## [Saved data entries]
────────

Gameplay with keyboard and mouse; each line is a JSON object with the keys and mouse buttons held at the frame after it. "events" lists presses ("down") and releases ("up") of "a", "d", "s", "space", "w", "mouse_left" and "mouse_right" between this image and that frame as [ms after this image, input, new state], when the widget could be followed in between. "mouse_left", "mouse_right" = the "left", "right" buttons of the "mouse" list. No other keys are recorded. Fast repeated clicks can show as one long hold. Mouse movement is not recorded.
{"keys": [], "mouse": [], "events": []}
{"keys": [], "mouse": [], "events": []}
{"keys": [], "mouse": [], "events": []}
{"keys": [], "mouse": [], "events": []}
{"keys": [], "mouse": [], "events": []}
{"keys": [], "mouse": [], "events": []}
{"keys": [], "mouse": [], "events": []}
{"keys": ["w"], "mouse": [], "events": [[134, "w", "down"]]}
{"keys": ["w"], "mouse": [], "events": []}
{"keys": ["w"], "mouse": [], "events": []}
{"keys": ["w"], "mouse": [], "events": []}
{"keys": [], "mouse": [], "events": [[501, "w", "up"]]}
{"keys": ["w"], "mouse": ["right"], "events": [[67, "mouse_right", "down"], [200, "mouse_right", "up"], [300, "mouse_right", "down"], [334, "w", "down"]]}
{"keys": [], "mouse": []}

────────

Please return all of the entries exactly as they were given.

## [Task solution]
Gameplay with keyboard and mouse; each line is a JSON object with the keys and mouse buttons held at the frame after it. "events" lists presses ("down") and releases ("up") of "a", "d", "s", "space", "w", "mouse_left" and "mouse_right" between this image and that frame as [ms after this image, input, new state], when the widget could be followed in between. "mouse_left", "mouse_right" = the "left", "right" buttons of the "mouse" list. No other keys are recorded. Fast repeated clicks can show as one long hold. Mouse movement is not recorded.
{"keys": [], "mouse": [], "events": []}
{"keys": [], "mouse": [], "events": []}
{"keys": [], "mouse": [], "events": []}
{"keys": [], "mouse": [], "events": []}
{"keys": [], "mouse": [], "events": []}
{"keys": [], "mouse": [], "events": []}
{"keys": [], "mouse": [], "events": []}
{"keys": ["w"], "mouse": [], "events": [[134, "w", "down"]]}
{"keys": ["w"], "mouse": [], "events": []}
{"keys": ["w"], "mouse": [], "events": []}
{"keys": ["w"], "mouse": [], "events": []}
{"keys": [], "mouse": [], "events": [[501, "w", "up"]]}
{"keys": ["w"], "mouse": ["right"], "events": [[67, "mouse_right", "down"], [200, "mouse_right", "up"], [300, "mouse_right", "down"], [334, "w", "down"]]}
{"keys": [], "mouse": []}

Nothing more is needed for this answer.